● EXERCISE AIM
Rewrite the items below, replacing "Source code" with "Plain text" everywhere and leaving everything else as it is.

Plain-text document sources:

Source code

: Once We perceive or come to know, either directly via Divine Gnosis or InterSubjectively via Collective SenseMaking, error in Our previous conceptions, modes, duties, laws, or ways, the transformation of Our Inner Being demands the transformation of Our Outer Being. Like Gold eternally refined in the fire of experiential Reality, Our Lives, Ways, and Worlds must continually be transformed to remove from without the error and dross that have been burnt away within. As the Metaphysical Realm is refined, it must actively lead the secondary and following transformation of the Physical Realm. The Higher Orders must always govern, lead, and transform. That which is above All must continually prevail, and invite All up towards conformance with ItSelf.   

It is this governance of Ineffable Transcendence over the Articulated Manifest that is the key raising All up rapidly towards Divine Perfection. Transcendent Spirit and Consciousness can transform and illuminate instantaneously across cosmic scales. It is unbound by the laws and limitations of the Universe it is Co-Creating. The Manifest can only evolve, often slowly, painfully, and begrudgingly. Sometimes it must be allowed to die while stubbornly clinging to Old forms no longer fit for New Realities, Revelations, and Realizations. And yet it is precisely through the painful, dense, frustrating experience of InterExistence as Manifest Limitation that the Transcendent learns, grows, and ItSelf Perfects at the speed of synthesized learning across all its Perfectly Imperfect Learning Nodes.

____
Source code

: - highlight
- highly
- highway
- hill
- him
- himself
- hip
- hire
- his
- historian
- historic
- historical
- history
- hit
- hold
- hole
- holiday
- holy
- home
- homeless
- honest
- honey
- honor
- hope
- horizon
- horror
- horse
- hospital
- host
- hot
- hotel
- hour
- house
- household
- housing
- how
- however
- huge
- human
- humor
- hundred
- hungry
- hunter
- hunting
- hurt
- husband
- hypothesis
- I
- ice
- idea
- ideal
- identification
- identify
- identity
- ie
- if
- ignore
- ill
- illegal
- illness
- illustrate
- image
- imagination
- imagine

● EXERCISE ANSWER
Plain text

: Once We perceive or come to know, either directly via Divine Gnosis or InterSubjectively via Collective SenseMaking, error in Our previous conceptions, modes, duties, laws, or ways, the transformation of Our Inner Being demands the transformation of Our Outer Being. Like Gold eternally refined in the fire of experiential Reality, Our Lives, Ways, and Worlds must continually be transformed to remove from without the error and dross that have been burnt away within. As the Metaphysical Realm is refined, it must actively lead the secondary and following transformation of the Physical Realm. The Higher Orders must always govern, lead, and transform. That which is above All must continually prevail, and invite All up towards conformance with ItSelf.   

It is this governance of Ineffable Transcendence over the Articulated Manifest that is the key raising All up rapidly towards Divine Perfection. Transcendent Spirit and Consciousness can transform and illuminate instantaneously across cosmic scales. It is unbound by the laws and limitations of the Universe it is Co-Creating. The Manifest can only evolve, often slowly, painfully, and begrudgingly. Sometimes it must be allowed to die while stubbornly clinging to Old forms no longer fit for New Realities, Revelations, and Realizations. And yet it is precisely through the painful, dense, frustrating experience of InterExistence as Manifest Limitation that the Transcendent learns, grows, and ItSelf Perfects at the speed of synthesized learning across all its Perfectly Imperfect Learning Nodes.

____
Plain text

: - highlight
- highly
- highway
- hill
- him
- himself
- hip
- hire
- his
- historian
- historic
- historical
- history
- hit
- hold
- hole
- holiday
- holy
- home
- homeless
- honest
- honey
- honor
- hope
- horizon
- horror
- horse
- hospital
- host
- hot
- hotel
- hour
- house
- household
- housing
- how
- however
- huge
- human
- humor
- hundred
- hungry
- hunter
- hunting
- hurt
- husband
- hypothesis
- I
- ice
- idea
- ideal
- identification
- identify
- identity
- ie
- if
- ignore
- ill
- illegal
- illness
- illustrate
- image
- imagination
- imagine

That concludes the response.